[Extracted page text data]
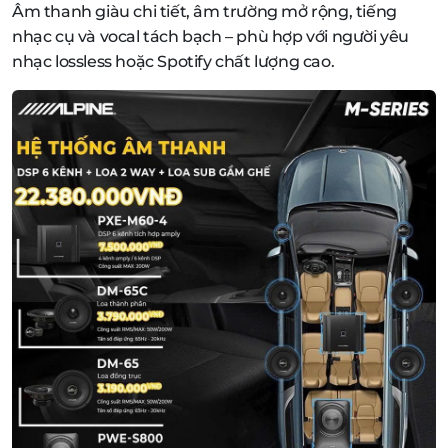
Âm thanh giàu chi tiết, âm trường mở rộng, tiếng
nhạc cụ và vocal tách bạch – phù hợp với người yêu
nhạc lossless hoặc Spotify chất lượng cao.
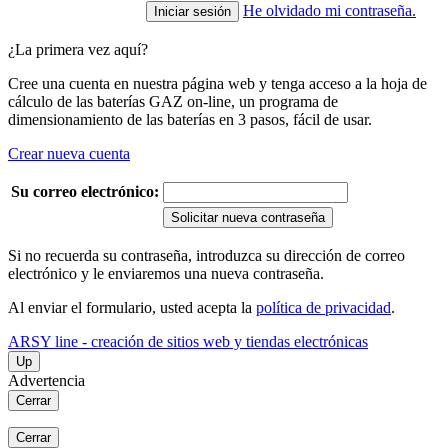
He olvidado mi contraseña.
¿La primera vez aquí?
Cree una cuenta en nuestra página web y tenga acceso a la hoja de
cálculo de las baterías GAZ on-line, un programa de
dimensionamiento de las baterías en 3 pasos, fácil de usar.
Crear nueva cuenta
Su correo electrónico:
Solicitar nueva contraseña
Si no recuerda su contraseña, introduzca su dirección de correo
electrónico y le enviaremos una nueva contraseña.
Al enviar el formulario, usted acepta la
política de privacidad
.
ARSY line - creación de sitios web y tiendas electrónicas
Up
Advertencia
Cerrar
Cerrar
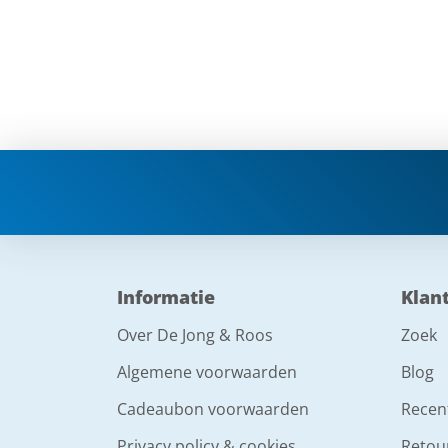
Informatie
Klan
Over De Jong & Roos
Zoek
Algemene voorwaarden
Blog
Cadeaubon voorwaarden
Recen
Privacy policy & cookies
Retou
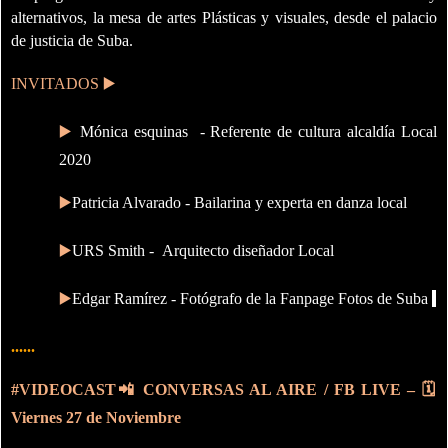
alternativos, la mesa de artes Plásticas y visuales, desde el palacio
de justicia de Suba.
INVITADOS
▶️
▶️
Mónica esquinas -
Referente de cultura alcaldía Local
2020
▶️
Patricia Alvarado -
Bailarina y experta en danza local
▶️
URS Smith -
Arquitecto diseñador Local
▶️
Edgar Ramírez -
Fotógrafo de la Fanpage Fotos de Suba
......
#VIDEOCAST
📲
CONVERSAS AL AIRE / FB LIVE –
🗓
Viernes 27 de Noviembre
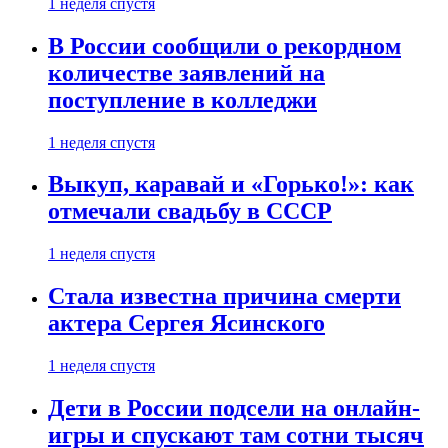
1 неделя спустя
В России сообщили о рекордном
количестве заявлений на
поступление в колледжи
1 неделя спустя
Выкуп, каравай и «Горько!»: как
отмечали свадьбу в СССР
1 неделя спустя
Стала известна причина смерти
актера Сергея Ясинского
1 неделя спустя
Дети в России подсели на онлайн-
игры и спускают там сотни тысяч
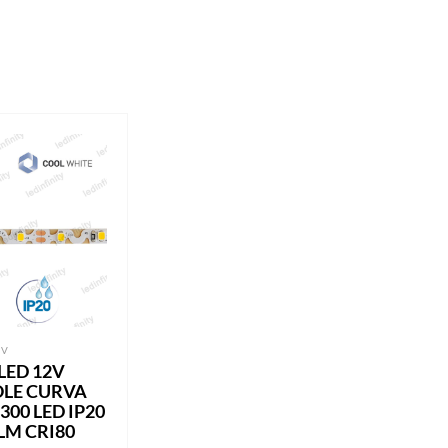
2V
LED 12V
OLE CURVA
300 LED IP20
LM CRI80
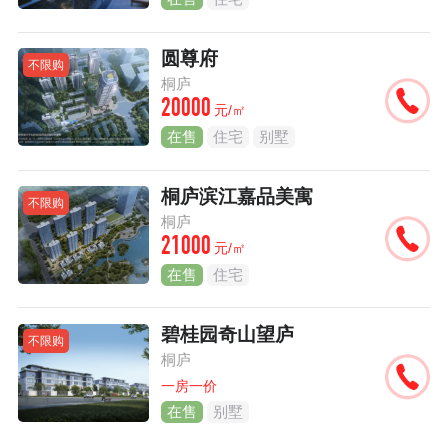
圆尊府
不限购
桐庐
20000
元/㎡
在售
住宅
别墅
桐庐滨江嘉品美寓
不限购
桐庐
21000
元/㎡
在售
住宅
碧桂园奇山望庐
不限购
桐庐
一房一价
在售
别墅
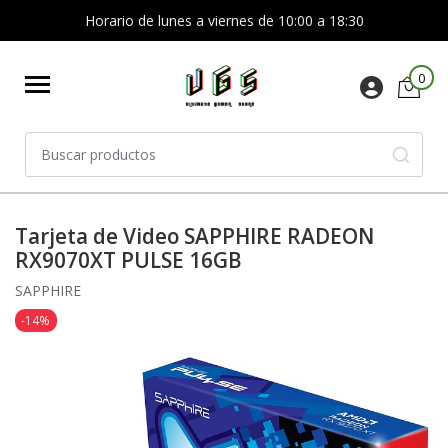
Horario de lunes a viernes de 10:00 a 18:30
0
Tarjeta de Video SAPPHIRE RADEON
RX9070XT PULSE 16GB
SAPPHIRE
-14%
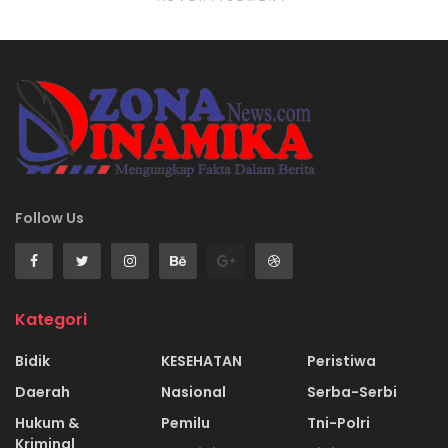
Follow Us
Kategori
Bidik
KESEHATAN
Peristiwa
Daerah
Nasional
Serba-Serbi
Hukum &
Pemilu
Tni-Polri
Kriminal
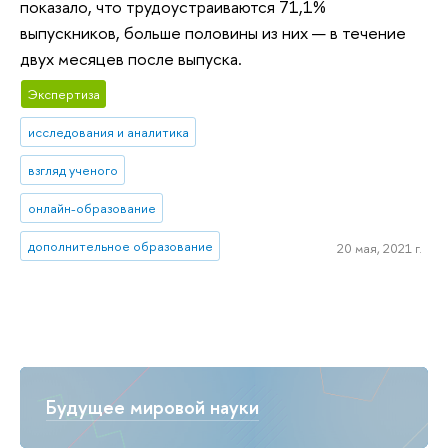
показало, что трудоустраиваются 71,1%
выпускников, больше половины из них — в течение
двух месяцев после выпуска.
Экспертиза
исследования и аналитика
взгляд ученого
онлайн-образование
дополнительное образование
20 мая, 2021 г.
Будущее мировой науки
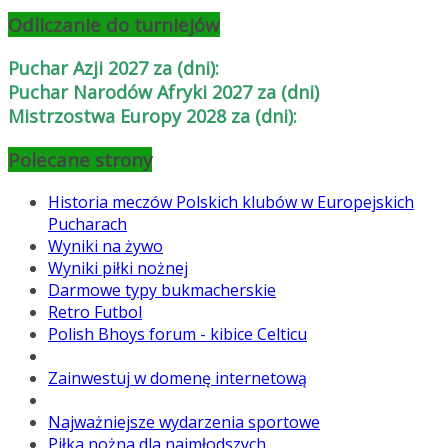
Odliczanie do turniejów
Puchar Azji 2027 za (dni):
Puchar Narodów Afryki 2027 za (dni)
Mistrzostwa Europy 2028 za (dni):
Polecane strony
Historia meczów Polskich klubów w Europejskich
Pucharach
Wyniki na żywo
Wyniki piłki nożnej
Darmowe typy bukmacherskie
Retro Futbol
Polish Bhoys forum - kibice Celticu
Zainwestuj w domenę internetową
Najważniejsze wydarzenia sportowe
Piłka nożna dla najmłodszych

◆ DESCRIPTION OF THE TASK:
Please reproduce the entries above line by line, exactly, leaving out each image.

◆ RESPONSE AREA:
Âm thanh giàu chi tiết, âm trường mở rộng, tiếng
nhạc cụ và vocal tách bạch – phù hợp với người yêu
nhạc lossless hoặc Spotify chất lượng cao.
He olvidado mi contraseña.
¿La primera vez aquí?
Cree una cuenta en nuestra página web y tenga acceso a la hoja de
cálculo de las baterías GAZ on-line, un programa de
dimensionamiento de las baterías en 3 pasos, fácil de usar.
Crear nueva cuenta
Su correo electrónico:
Solicitar nueva contraseña
Si no recuerda su contraseña, introduzca su dirección de correo
electrónico y le enviaremos una nueva contraseña.
Al enviar el formulario, usted acepta la
política de privacidad
.
ARSY line - creación de sitios web y tiendas electrónicas
Up
Advertencia
Cerrar
Cerrar
Informatie
Klan
Over De Jong & Roos
Zoek
Algemene voorwaarden
Blog
Cadeaubon voorwaarden
Recen
Privacy policy & cookies
Retou
alternativos, la mesa de artes Plásticas y visuales, desde el palacio
de justicia de Suba.
INVITADOS
▶️
▶️
Mónica esquinas -
Referente de cultura alcaldía Local
2020
▶️
Patricia Alvarado -
Bailarina y experta en danza local
▶️
URS Smith -
Arquitecto diseñador Local
▶️
Edgar Ramírez -
Fotógrafo de la Fanpage Fotos de Suba
......
#VIDEOCAST
📲
CONVERSAS AL AIRE / FB LIVE –
🗓
Viernes 27 de Noviembre
1 неделя спустя
В России сообщили о рекордном
количестве заявлений на
поступление в колледжи
1 неделя спустя
Выкуп, каравай и «Горько!»: как
отмечали свадьбу в СССР
1 неделя спустя
Стала известна причина смерти
актера Сергея Ясинского
1 неделя спустя
Дети в России подсели на онлайн-
игры и спускают там сотни тысяч
2V
LED 12V
OLE CURVA
300 LED IP20
LM CRI80
圆尊府
不限购
桐庐
20000
元/㎡
在售
住宅
别墅
桐庐滨江嘉品美寓
不限购
桐庐
21000
元/㎡
在售
住宅
碧桂园奇山望庐
不限购
桐庐
一房一价
在售
别墅
Horario de lunes a viernes de 10:00 a 18:30
0
Tarjeta de Video SAPPHIRE RADEON
RX9070XT PULSE 16GB
SAPPHIRE
-14%
Follow Us
Kategori
Bidik
KESEHATAN
Peristiwa
Daerah
Nasional
Serba-Serbi
Hukum &
Pemilu
Tni-Polri
Kriminal
показало, что трудоустраиваются 71,1%
выпускников, больше половины из них — в течение
двух месяцев после выпуска.
Экспертиза
исследования и аналитика
взгляд ученого
онлайн-образование
дополнительное образование
20 мая, 2021 г.
Будущее мировой науки
Odliczanie do turniejów
Puchar Azji 2027 za (dni):
Puchar Narodów Afryki 2027 za (dni)
Mistrzostwa Europy 2028 za (dni):
Polecane strony
Historia meczów Polskich klubów w Europejskich
Pucharach
Wyniki na żywo
Wyniki piłki nożnej
Darmowe typy bukmacherskie
Retro Futbol
Polish Bhoys forum - kibice Celticu
Zainwestuj w domenę internetową
Najważniejsze wydarzenia sportowe
Piłka nożna dla najmłodszych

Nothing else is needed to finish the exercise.